How we cite our quotes: Citations follow this format: (Chapter.Paragraph)
Quote #1
"And now, sir," continued the doctor, "since I now know there's such a fellow in my district, you may count I'll have an eye upon you day and night. I'm not a doctor only; I'm a magistrate; and if I catch a breath of complaint against you, if it's only for a piece of incivility like tonight's, I'll take effectual means to have you hunted down and routed out of this. Let that suffice." (1.16)
Doctor Livesey is a local judge as well as a doctor. In that capacity, he has words with Billy Bones after a run-in at the Admiral Benbow Inn. Because they operate at sea, we rarely see pirates coming up against actual agents of the law. Who in this novel seems most afraid of legal punishment? Why?
Quote #2
"Heard of [Captain Flint]!" cried the squire. "Heard of him, you say! He was the bloodthirstiest buccaneer that sailed. Blackbeard was a child to Flint. The Spaniards were so prodigiously afraid of him that, I tell you, sir, I was sometimes proud he was an Englishman." (6.22)
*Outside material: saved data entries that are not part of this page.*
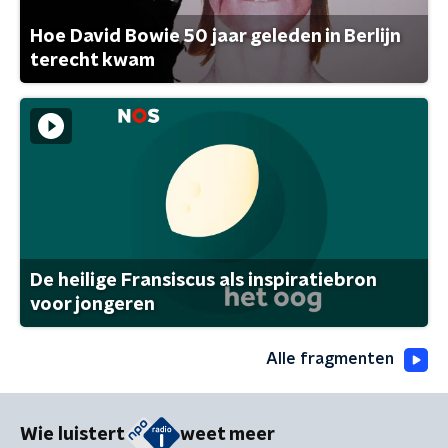
Hoe David Bowie 50 jaar geleden in Berlijn
terecht kwam
De heilige Fransiscus als inspiratiebron
voor jongeren
Alle fragmenten
Wie luistert
weet meer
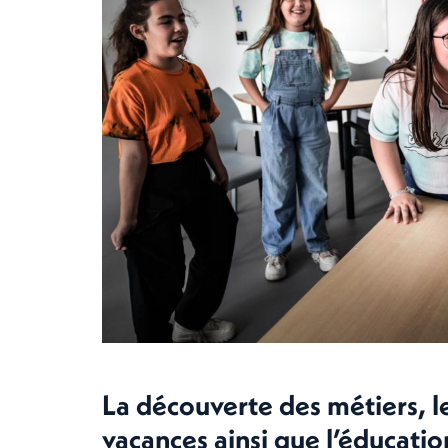
La découverte des métiers, le
vacances ainsi que l’éducati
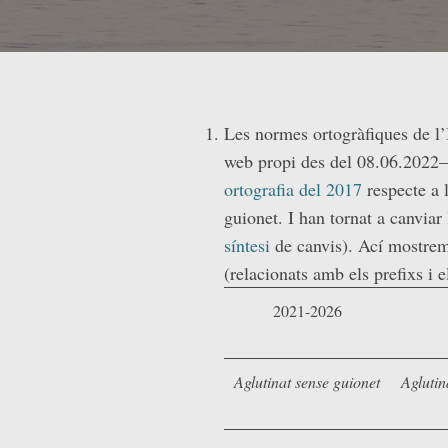
Les normes ortogràfiques de l’
web propi des del 08.06.202
ortografia del 2017
respecte a 
guionet. I han tornat a canviar
síntesi
de canvis). Ací mostrem 
(relacionats amb els prefixs i el
2021-2026
Aglutinat sense guionet
Aglutin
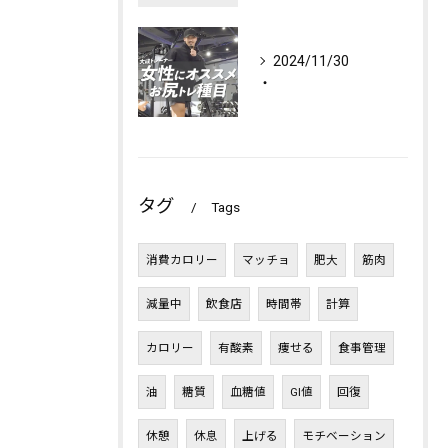
2024/11/30
・
タグ
Tags
消費カロリー
マッチョ
肥大
筋肉
減量中
飲食店
時間帯
計算
カロリー
有酸素
痩せる
食事管理
油
糖質
血糖値
GI値
回復
休憩
休息
上げる
モチベーション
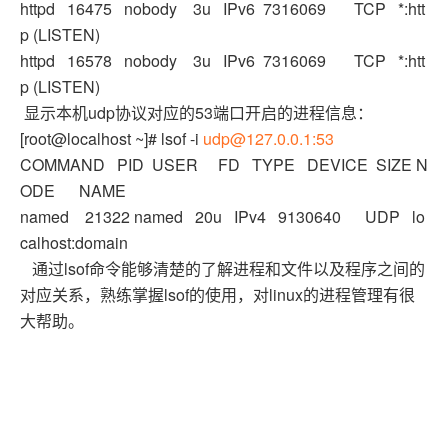
httpd 16475 nobody 3u IPv6 7316069 TCP *:htt
p (LISTEN)
httpd 16578 nobody 3u IPv6 7316069 TCP *:htt
p (LISTEN)
显示本机udp协议对应的53端口开启的进程信息：
[root@localhost ~]# lsof -i
udp@127.0.0.1:53
COMMAND PID USER FD TYPE DEVICE SIZE N
ODE NAME
named 21322 named 20u IPv4 9130640 UDP lo
calhost:domain
通过lsof命令能够清楚的了解进程和文件以及程序之间的
对应关系，熟练掌握lsof的使用，对linux的进程管理有很
大帮助。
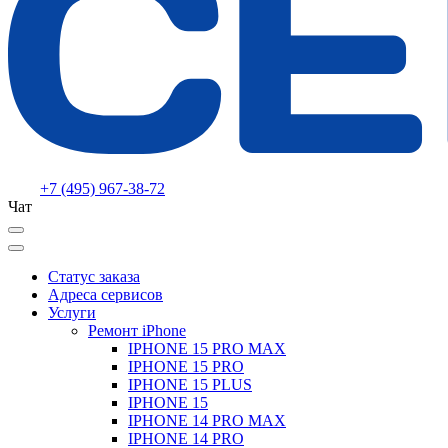
+7 (495) 967-38-72
Чат
Статус заказа
Адреса сервисов
Услуги
Ремонт iPhone
IPHONE 15 PRO MAX
IPHONE 15 PRO
IPHONE 15 PLUS
IPHONE 15
IPHONE 14 PRO MAX
IPHONE 14 PRO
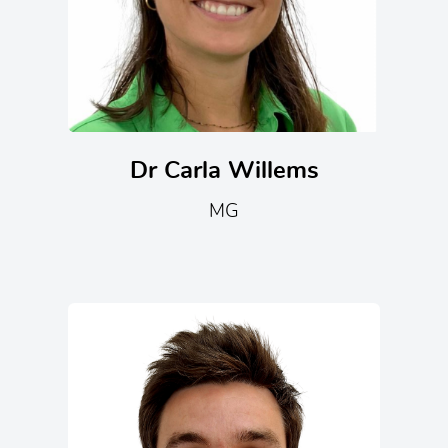
Dr Carla Willems
MG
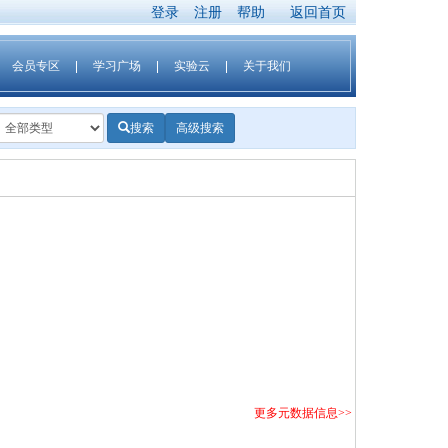
登录
注册
帮助
返回首页
会员专区
学习广场
实验云
关于我们
搜索
高级搜索
更多元数据信息
>>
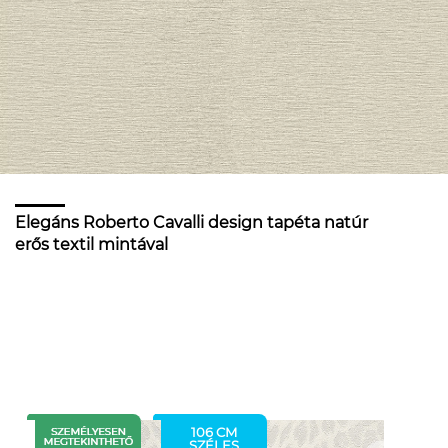
Elegáns Roberto Cavalli design tapéta natúr
erős textil mintával
106 CM
SZÉLES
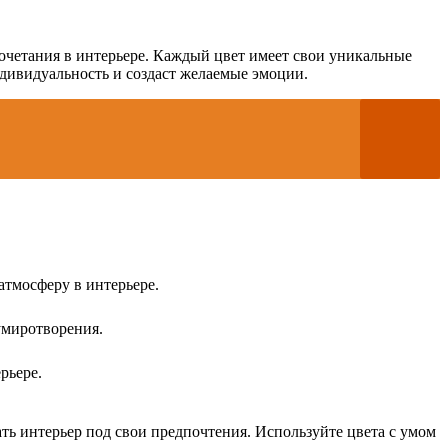
очетания в интерьере. Каждый цвет имеет свои уникальные
ндивидуальность и создаст желаемые эмоции.
атмосферу в интерьере.
умиротворения.
рьере.
ть интерьер под свои предпочтения. Используйте цвета с умом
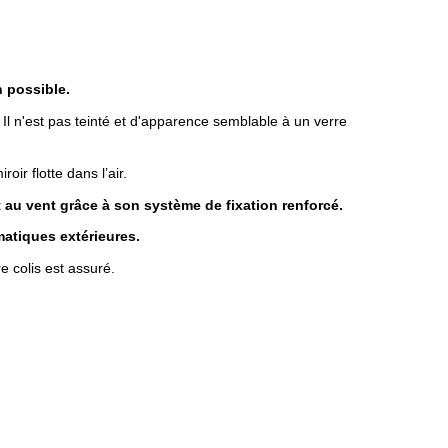
n possible.
r. Il n'est pas teinté et d'apparence semblable à un verre
ir flotte dans l’air.
ut au vent grâce à son système de fixation renforcé.
matiques extérieures.
e colis est assuré.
One odd historical detail of piracy in the 17th and 18th centuries is that, far from being outside the law, pirates were often secretly sponsored by governments of opposing European powers. So English pirates would board Spanish, French, and Dutch ships in the hopes of ruining their foreign trade. This is why a rabid patriot like Squire Trelawney can admit to admiring a pirate like Captain Flint.
Quote #3
All the time he was jerking out these phrases he was stumping up and down the tavern on his crutch, slapping tables with his hand, and giving such a show of excitement as would have convinced an Old Bailey judge or a Bow Street runner. My suspicions had been thoroughly reawakened on finding Black Dog at the Spy-glass, and I watched [Long John Silver] narrowly. But he was too deep, and too ready, and too clever for me, and by the time the two men had come back out of breath and confessed that they had lost the track in a crowd, and been scolded like thieves, I would have gone bail for the innocence of Long John Silver. (8.32)
Ah, Long John Silver, what a master conman he is. When Jim observes known pirate Black Dog in Long John Silver's establishment, he immediately assumes LJS is also a pirate. But LJS is so skilled at pretending to be a gentleman that Jim is taken in immediately. Do you think Long John Silver would really be able to retire into an ordinary gentleman's life, as he claims to want to do after pulling this job? Can you imagine him settling down as the owner of a bar somewhere, just hanging out and pouring other people rum?